Adèle* est une femme d’une cinquantaine d’année qui teste le dispositif de horse coaching pour la première fois. Elle n’a jamais fait de groupe. D’emblée, elle apporte sa seule expérience de l’équitation sous la forme d’un rejet d’une monitrice autoritaire par un passage à l’acte : elle est descendue de cheval et est restée au milieu de la carrière pendant toute la reprise. Devant mes questions, Adèle est très défensive. Déjà thérapeute, elle a une explication pour tout et, comme je me laisse aller à lui demander de quoi elle a peur, elle dit n’avoir peur de rien. La relation avec moi ne s’instaure pas d’une manière satisfaisante et après une heure de dynamique de groupe et quelques exercices de préparation, nous décidons, d’explorer dans un dispositif équestre, le travail en liberté, les pistes de travail que chacun a identifié. Celle d’Adèle reste à un niveau de généralité tel que je ne vois pas très bien ce que l’on va pouvoir en faire. La voici, donc, au centre d’un rond de longe sous la responsabilité de mon épouse qui est restée à l’extérieur. Quelques minutes après le début de l’exercice, Adèle est prise d’une peur quasi panique au point où elle demande à mon épouse de rentrer dans l’enceinte.
On comprend ici que « quelque chose », un embryon de demande, trouve à s’exprimer avec ma femme (qui est une femme plus âgée qu’elle) ce qui n’a pu se faire avec moi dans la dynamique de groupe et encore moins avec la jeune monitrice d’équitation de l’expérience qu’elle a ramenée.
Je n’irai pas plus loin dans l’analyse de ce qui s’est joué inconsciemment ici. Mais il est important de remarquer que la complexité du dispositif, en proposant un cadre élargi, a permis, par un jeu de latéralisation du transfert, que quelque chose de nouveau fasse irruption, la peur, sous une forme qui puisse être reconnue et verbalisée.
Il me semble important de préciser ici, qu’à aucun moment, il n’est question d’interpréter le transfert.

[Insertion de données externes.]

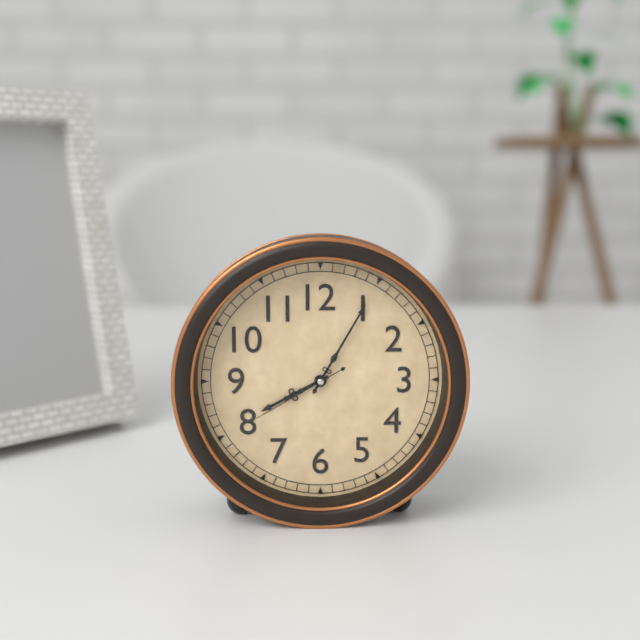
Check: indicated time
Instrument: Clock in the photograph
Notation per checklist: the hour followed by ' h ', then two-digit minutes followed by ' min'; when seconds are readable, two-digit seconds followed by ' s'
8 h 05 min 40 s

Il s’agit simplement d’en prendre acte pour que des effets induits se produisent conduisant à des actualisations d’affects avec lesquels il devient possible de travailler.
On pourrait s’interroger aussi sur ce qui se joue avec le cheval, quel fantasme soutient cette peur mais on rentrerait ici dans un processus d’analyse difficile qui n’a pas sa place dans le coaching, même approfondi tel que j’espère le pratiquer.

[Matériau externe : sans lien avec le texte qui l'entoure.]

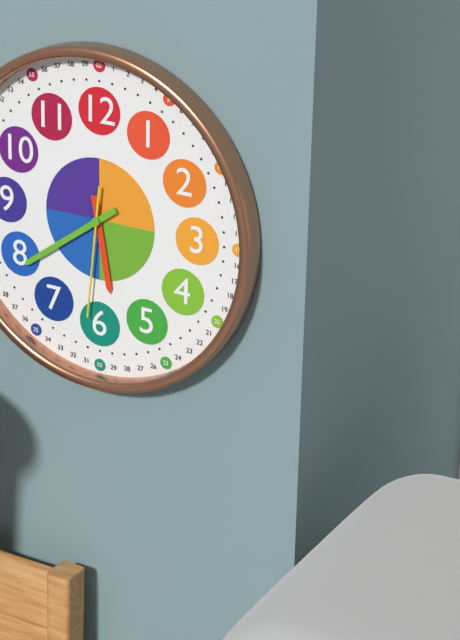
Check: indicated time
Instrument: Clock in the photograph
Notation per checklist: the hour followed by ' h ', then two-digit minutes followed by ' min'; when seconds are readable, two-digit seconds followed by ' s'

On voit, ici, l’intérêt d’avoir plusieurs animateurs et si possible de sexes différents. Voilà l’une des raisons, outre les raisons juridiques et la difficulté de réunir, chez une même personne, deux compétences pointues, qui me font travailler avec des moniteurs d’équitation qui me sont proche.
Il faut bien sur des animateurs sensibles au travail psychologique et à la dynamique de groupe et prévoir, avec eux, des moments d’échange pour tirer toute la richesse du dispositif.
Ici l’identification d’un transfert latéral par l’équipe d’animateurs a permis le déblocage de la situation.
Des transferts plus complexes, moins évidents, peuvent avoir lieu. En particulier le rapport à la théorie. Adèle par exemple utilise le décodage biologique, qui lui permet dit-elle, de remonter à la « cause » des souffrances. Là aussi, il serait intéressant, de travailler son rapport à cette théorie-là : pourquoi a-t-elle choisi celle-là, pour quoi y tient-elle autant, quelle place cette théorie « explicative » joue-t-elle dans son économie psychique…autant de questions fondamentales, dont je n’ai pas la réponse bien sûr à ce jour….même si je peux faire quelques hypothèses.
Je voudrai ici renvoyer à l’analyse quatrième qui est la forme de contrôle choisie par l’un des groupes de psychanalystes les plus passionnants (dit quatrième groupe) : il ne s’agit pas seulement, en supervision, de travailler le rapport subjectif de l’analyste à son analysant mais aussi le rapport de l’analyste à son superviseur, à ses théories et à celui ou ceux qui les ont enseignées. Voilà une saine pratique et il y aurait urgence à ce que nombreux groupes de coach mais aussi certaines officines lacaniennes en fassent leur hygiène.